*Goal of the exercise*. Starting from the line that holds "left eye: (1001, 256)", print each remaining line of the entries exactly, ending with the last.

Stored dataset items
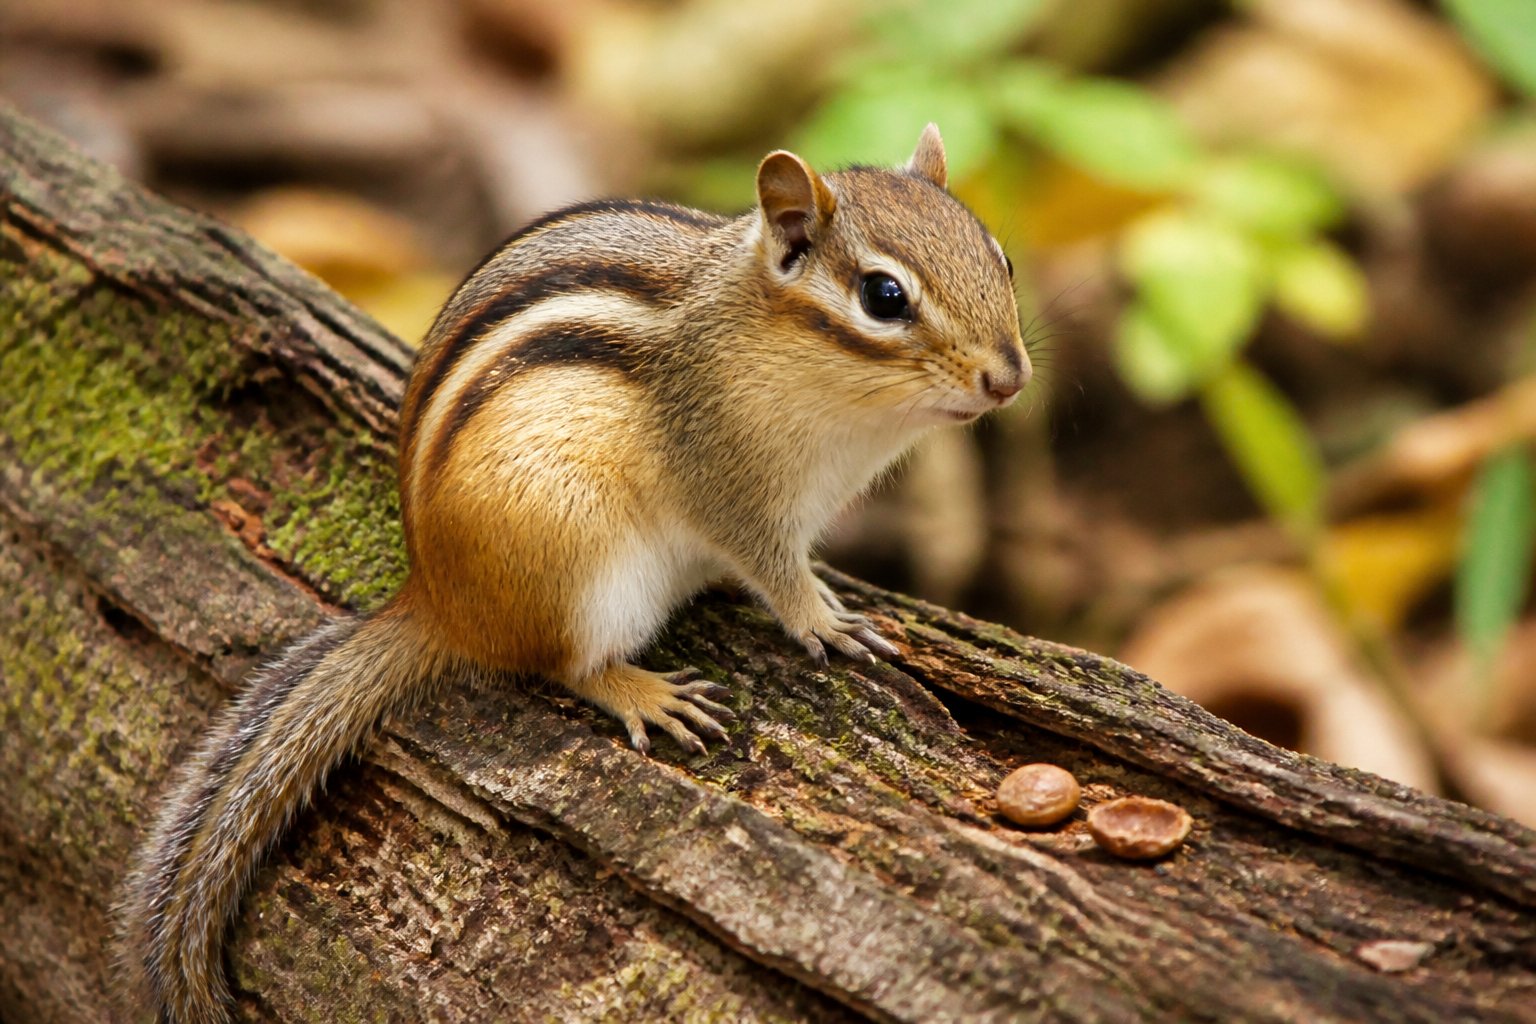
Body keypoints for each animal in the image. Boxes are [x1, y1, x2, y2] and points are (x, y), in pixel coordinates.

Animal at [121, 123, 1029, 1023]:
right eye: (884, 297)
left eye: (1001, 256)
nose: (1010, 378)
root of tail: (441, 600)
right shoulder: (731, 482)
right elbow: (775, 570)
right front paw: (823, 621)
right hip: (582, 565)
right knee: (565, 664)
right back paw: (644, 693)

*Answer to the exercise*.
left eye: (1001, 256)
nose: (1010, 378)
root of tail: (441, 600)
right shoulder: (731, 482)
right elbow: (775, 570)
right front paw: (823, 621)
right hip: (582, 565)
right knee: (565, 664)
right back paw: (644, 693)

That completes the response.